There have been a lot of posts talking about the proper way to brew tea. All of them basically giving the same basic ideas, sometimes slightly different with brew times or temperatures , but what happens if you throw the rules out the window all together?
I know many people whose ideas on how to make tea consist of throwing a teabag in boiling water (no matter the type) and leaving it in there the whole time they drink the tea. Places like Starbucks do little to change that mentality in fact they almost cater to it, but some people when they think of tea they love that bitter astringent taste that grabs hold of you and stays awhile.

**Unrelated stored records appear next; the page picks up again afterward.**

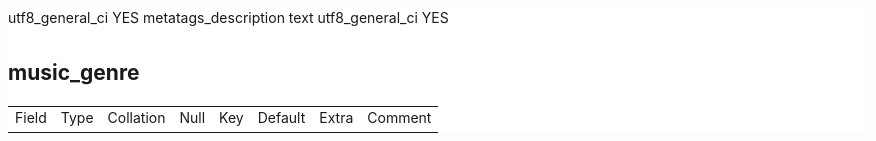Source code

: <td>utf8_general_ci</td>

<td>YES</td>

<td></td>

<td></td>

<td></td>

<td></td>

</tr>

<tr>

<td>metatags_description</td>

<td>text</td>

<td>utf8_general_ci</td>

<td>YES</td>

<td></td>

<td></td>

<td></td>

<td></td>

</tr>

</tbody>

</table>

## music_genre

<table>

<tbody>

<tr>

<td>Field</td>

<td>Type</td>

<td>Collation</td>

<td>Null</td>

<td>Key</td>

<td>Default</td>

<td>Extra</td>

<td>Comment</td>

</tr>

It seems almost as though the “rules” of tea brewing are being ignored by some of the more knowledgeable people. I’ve heard of a well respected tea enthusiast brewing greens with boiling water and flash infusions. In certain Chinese communities the method of brewing they practice is called glass brewing, in which they have a jar, or glass with green or white tea on the bottom, and fill it up with hot water. Once it is cool enough to drink, they drink most of it, and then add more hot water. What you get when preparing tea this way is a very strong brew, which has every flavor very pronounced, but is also rather astringent. Far from what we would consider the perfect cup of green tea, but these glasses and jars with tea and hot water seem to be everywhere in certain parts of the world.
Tea like art and so many other things is full of rules and guidelines in the beginning, but it seems the more you learn, the more you throw the rules out the window and improvise. Yet there is one key rule in tea, it is to make good and enjoyable tea, right for your mood and your guests, but always exceptional tea.